**EXERCISE REQUIREMENTS**
Restate the records in full and exactly, with no images included.

**SOURCE DATA**
• • • • • • •
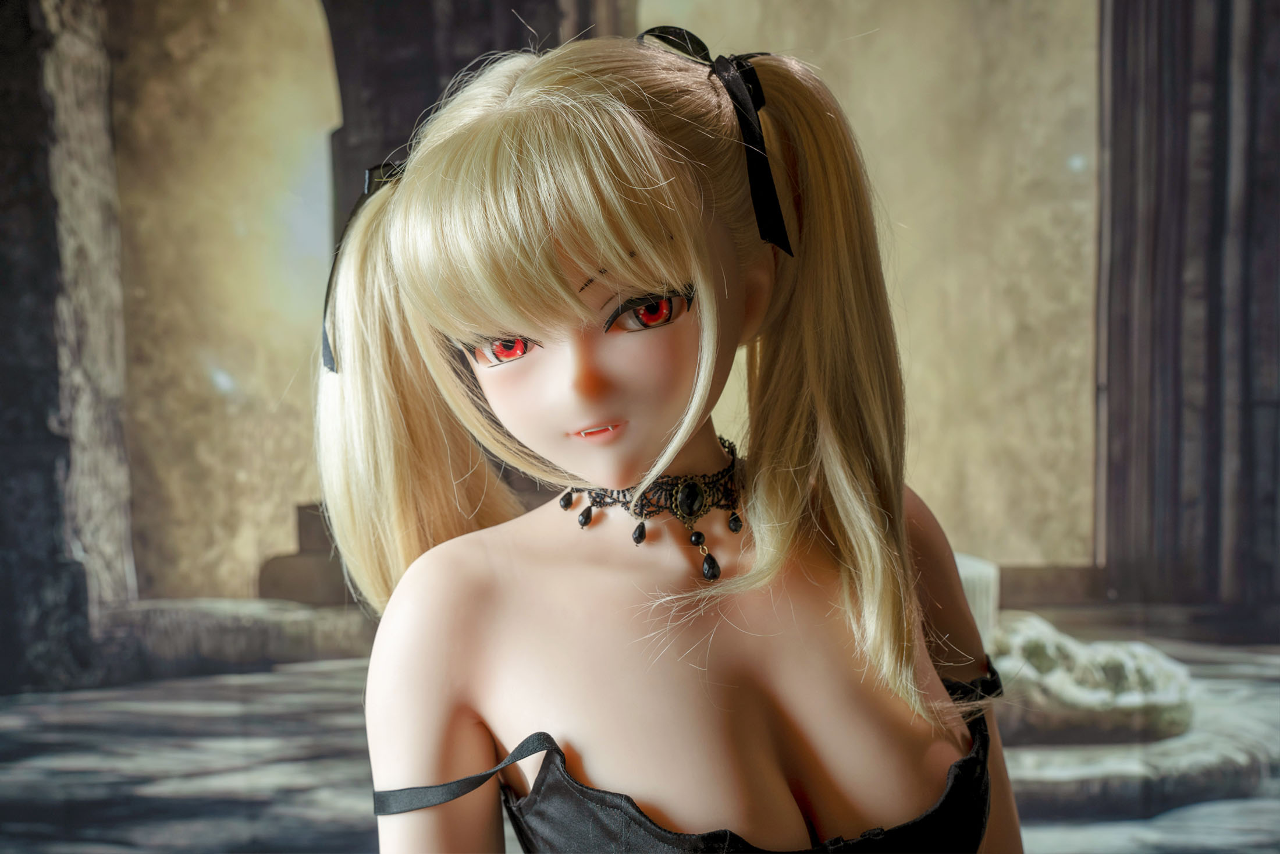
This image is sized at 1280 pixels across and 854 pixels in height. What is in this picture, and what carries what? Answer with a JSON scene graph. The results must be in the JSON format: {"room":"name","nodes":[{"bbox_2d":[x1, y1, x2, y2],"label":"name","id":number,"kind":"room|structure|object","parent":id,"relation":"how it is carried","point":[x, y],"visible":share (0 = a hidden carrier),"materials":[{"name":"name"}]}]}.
{"room":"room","nodes":[
{"label":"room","id":0,"kind":"room"},
{"bbox_2d":[0,0,1279,844],"label":"wall","id":1,"kind":"structure","parent":0,"point":[319,58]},
{"bbox_2d":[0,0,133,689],"label":"stone pillar","id":2,"kind":"structure","parent":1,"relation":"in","point":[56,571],"materials":[{"name":"stone"}]},
{"bbox_2d":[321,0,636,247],"label":"dark column","id":3,"kind":"object","parent":1,"relation":"in","point":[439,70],"visible":0.34,"materials":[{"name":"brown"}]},
{"bbox_2d":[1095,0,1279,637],"label":"dark column","id":4,"kind":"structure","parent":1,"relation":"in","point":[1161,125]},
{"bbox_2d":[0,621,1279,851],"label":"ground","id":5,"kind":"structure","parent":0,"point":[319,814],"materials":[{"name":"grey stone"}]},
{"bbox_2d":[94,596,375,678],"label":"stone ledge","id":6,"kind":"object","parent":5,"relation":"on","point":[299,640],"visible":0.67,"materials":[{"name":"grey stone"}]},
{"bbox_2d":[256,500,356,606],"label":"stone block","id":7,"kind":"object","parent":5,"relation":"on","point":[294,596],"visible":0.44,"materials":[{"name":"brown stone"}]},
{"bbox_2d":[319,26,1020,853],"label":"mannequin","id":8,"kind":"object","parent":5,"relation":"on","point":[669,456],"visible":0.98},
{"bbox_2d":[321,157,408,376],"label":"hair tie","id":9,"kind":"object","parent":8,"relation":"attached to","point":[326,349],"visible":0.21,"materials":[{"name":"black fabric"}]},
{"bbox_2d":[556,434,743,581],"label":"necklace","id":10,"kind":"object","parent":8,"relation":"on","point":[582,523],"visible":0.68,"materials":[{"name":"black fabric"}]},
{"bbox_2d":[640,25,793,256],"label":"hair bow","id":11,"kind":"object","parent":8,"relation":"attached to","point":[702,46],"visible":0.49,"materials":[{"name":"black fabric"}]},
{"bbox_2d":[445,652,1004,853],"label":"black top","id":12,"kind":"object","parent":8,"relation":"on","point":[957,775],"visible":0.68,"materials":[{"name":"black fabric"}]},
{"bbox_2d":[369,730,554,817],"label":"strap","id":13,"kind":"object","parent":12,"relation":"attached to","point":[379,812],"visible":0.83,"materials":[{"name":"black fabric"}]},
{"bbox_2d":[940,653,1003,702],"label":"black strap","id":14,"kind":"object","parent":8,"relation":"on","point":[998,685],"visible":0.32,"materials":[{"name":"black fabric"}]},
{"bbox_2d":[952,552,1001,647],"label":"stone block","id":15,"kind":"object","parent":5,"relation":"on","point":[963,573],"visible":0.29,"materials":[{"name":"white"}]},
{"bbox_2d":[987,610,1195,743],"label":"rock","id":16,"kind":"object","parent":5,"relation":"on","point":[1118,658],"visible":0.69,"materials":[{"name":"grey stone"}]},
{"bbox_2d":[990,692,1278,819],"label":"stone ledge","id":17,"kind":"object","parent":5,"relation":"on","point":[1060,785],"visible":0.46,"materials":[{"name":"grey stone"}]}
]}

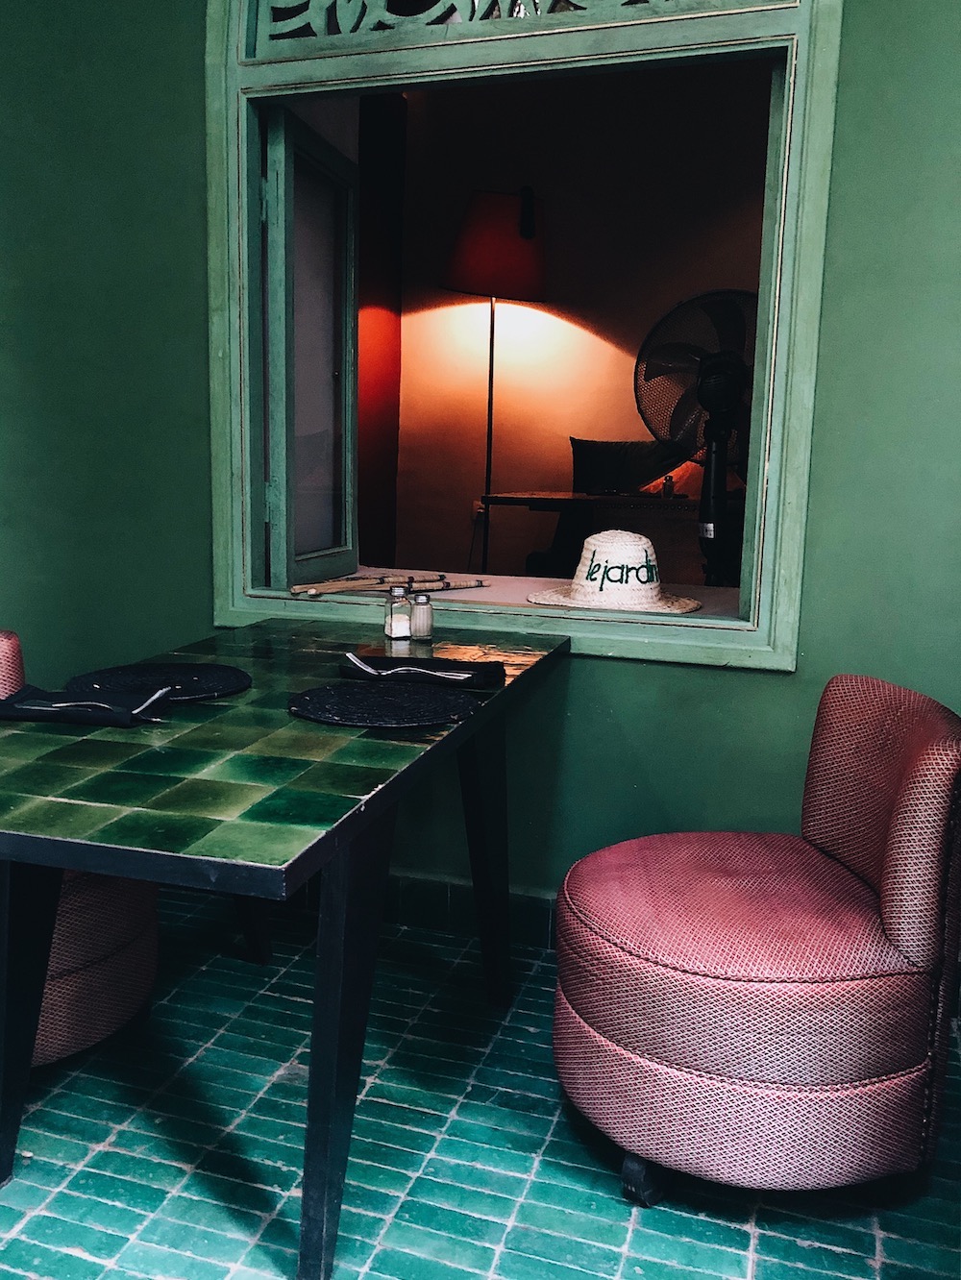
• • • • • • •
**TASK OUTPUT**
This image is sized at 1280 pixels across and 854 pixels in height. What is in this picture, and what carries what? Answer with a JSON scene graph. The results must be in the JSON format: {"room":"name","nodes":[{"bbox_2d":[x1, y1, x2, y2],"label":"name","id":number,"kind":"room|structure|object","parent":id,"relation":"how it is carried","point":[x, y],"visible":share (0 = a hidden carrier),"materials":[{"name":"name"}]}]}.
{"room":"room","nodes":[
{"label":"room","id":0,"kind":"room"},
{"bbox_2d":[0,0,1279,844],"label":"wall","id":1,"kind":"structure","parent":0,"point":[319,58]},
{"bbox_2d":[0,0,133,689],"label":"stone pillar","id":2,"kind":"structure","parent":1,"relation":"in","point":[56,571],"materials":[{"name":"stone"}]},
{"bbox_2d":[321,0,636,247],"label":"dark column","id":3,"kind":"object","parent":1,"relation":"in","point":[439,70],"visible":0.34,"materials":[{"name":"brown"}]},
{"bbox_2d":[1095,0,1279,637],"label":"dark column","id":4,"kind":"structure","parent":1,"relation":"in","point":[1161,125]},
{"bbox_2d":[0,621,1279,851],"label":"ground","id":5,"kind":"structure","parent":0,"point":[319,814],"materials":[{"name":"grey stone"}]},
{"bbox_2d":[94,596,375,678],"label":"stone ledge","id":6,"kind":"object","parent":5,"relation":"on","point":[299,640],"visible":0.67,"materials":[{"name":"grey stone"}]},
{"bbox_2d":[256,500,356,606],"label":"stone block","id":7,"kind":"object","parent":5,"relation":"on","point":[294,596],"visible":0.44,"materials":[{"name":"brown stone"}]},
{"bbox_2d":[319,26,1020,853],"label":"mannequin","id":8,"kind":"object","parent":5,"relation":"on","point":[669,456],"visible":0.98},
{"bbox_2d":[321,157,408,376],"label":"hair tie","id":9,"kind":"object","parent":8,"relation":"attached to","point":[326,349],"visible":0.21,"materials":[{"name":"black fabric"}]},
{"bbox_2d":[556,434,743,581],"label":"necklace","id":10,"kind":"object","parent":8,"relation":"on","point":[582,523],"visible":0.68,"materials":[{"name":"black fabric"}]},
{"bbox_2d":[640,25,793,256],"label":"hair bow","id":11,"kind":"object","parent":8,"relation":"attached to","point":[702,46],"visible":0.49,"materials":[{"name":"black fabric"}]},
{"bbox_2d":[445,652,1004,853],"label":"black top","id":12,"kind":"object","parent":8,"relation":"on","point":[957,775],"visible":0.68,"materials":[{"name":"black fabric"}]},
{"bbox_2d":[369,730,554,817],"label":"strap","id":13,"kind":"object","parent":12,"relation":"attached to","point":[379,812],"visible":0.83,"materials":[{"name":"black fabric"}]},
{"bbox_2d":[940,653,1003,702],"label":"black strap","id":14,"kind":"object","parent":8,"relation":"on","point":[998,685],"visible":0.32,"materials":[{"name":"black fabric"}]},
{"bbox_2d":[952,552,1001,647],"label":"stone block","id":15,"kind":"object","parent":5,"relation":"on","point":[963,573],"visible":0.29,"materials":[{"name":"white"}]},
{"bbox_2d":[987,610,1195,743],"label":"rock","id":16,"kind":"object","parent":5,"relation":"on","point":[1118,658],"visible":0.69,"materials":[{"name":"grey stone"}]},
{"bbox_2d":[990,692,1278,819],"label":"stone ledge","id":17,"kind":"object","parent":5,"relation":"on","point":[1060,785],"visible":0.46,"materials":[{"name":"grey stone"}]}
]}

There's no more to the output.